Guide to Submitting Your Writing
The Rank-and-Filer welcomes new submissions. Here are some tips for what sort of what we are most likely to look for in essays and other submissions:
- Nuts and bolts of how austerity impacts our work. Recently there has been a special request for more writing about how austerity, budget cuts, bad policy and the economic recession impact the day-to-day work of social workers and social service workers on the ground. Write about your own job!
- Left politics. Generally, we are looking for work significantly more critical, more to the left, and more radical than what we can write for our nonprofit jobs. Work should try to both try to locate a particular issue in the broader structures of capitalism, state violence and institutionalized oppression, and connect solutions to broader movement struggles of oppressed people. While many social service workers know that wealth has something to do with poverty, and that movements by and for poor people would probably help, we rarely talk about either seriously. This is a chance to take an issue you care about, you work on, or you know something about, and put it in that bigger context and begin to think about real solutions.

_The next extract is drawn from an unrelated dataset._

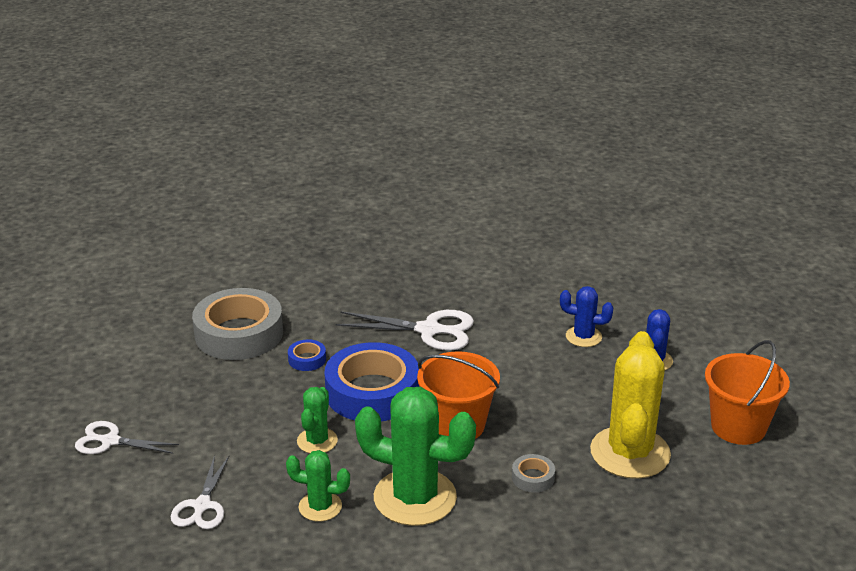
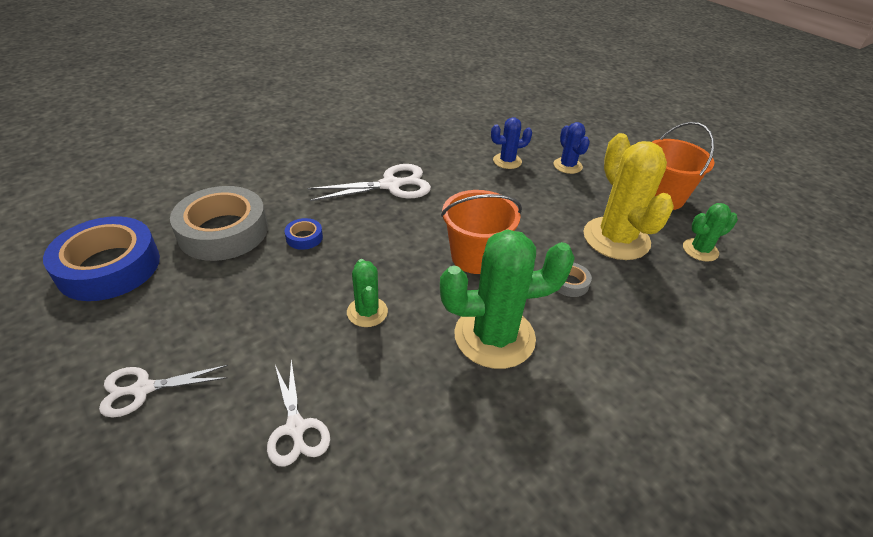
camera: 30 degrees left, 10 degrees up
(320, 507) = (418, 380): green cactus -> green cactus (700, 250)
(372, 392) = (383, 250): blue tape -> blue tape (109, 267)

- Rooted in your experience. Many folks who read The Rank-and-Filer work in the front-lines of direct service work and movement politics. Most have dealt with some sort of oppression in our own lives. While we also welcome work that is more detached, we often find the strongest and most effective writing to come from self-reflectively and self-critically examining our own lives, our own work and organizing practice, and our own experiences.
- Accessible and relevant. We welcome and encourage academics, including students, to submit work on topics that might be relevant for social service workers, like social movements, political economy, inequality, or incarceration. This work should be rewritten, however, to be as accessible as possible. Explain your terms, show clear and easy-to-follow thinking, and include some reflection on why the topic might be relevant to social service workers today.
- Pseudonyms are fine. Many folks who are submitting on this site are writing under made-up names. This is totally okay. In some cases we are lucky enough to work or study in places where we can be totally out about our politics and thinking. Just as often, however, radicals and socialists face discrimination in our jobs and schools. If it will help you to be more bold, more critical, more reflective and more radical, feel free to submit anonymously with a made-up name.
- We are flexible about length. Pieces should be at least 500 words, and probably no more than 4,000 words. If you want it to be much longer, we could post separate sections from one week to the next. That’s a big range for you to work with. Most of our pieces run from 1,500 to 2,500 words—that’s about six to ten pages double spaced—but longer or shorter work is also encouraged.
- We encourage new writers. If you are a social service worker who doesn’t write for your job, this is a great chance to share your thinking. If you are an academic who has never tried to write for a non-academic audience, we encourage you to give it a try. We aren’t harsh editors, and we welcome everyone who generally shares our values to give it a shot.
Topics? Because we encourage work that is personal, we are also flexible about topic. Here are some general themes we are interested in:
- Descriptions of current or former organizing, particularly social justice movements lead by those who are most affected by a particular form of oppression. You should include some analysis about what worked, what didn’t, and why it matters.
- Critically reflecting on the institutions we work in, especially nonprofit agencies.
- How a social service worker relates their personal experiences of oppression to their jobs and professional work.
- Accounts of social service workers building connections with social movements, organizing and protest.
- Analysis that understands an issue that confronts social service workers—like poverty, or jails and prisons, or homelessness—to the broader histories of capitalism, wealth and the role of government.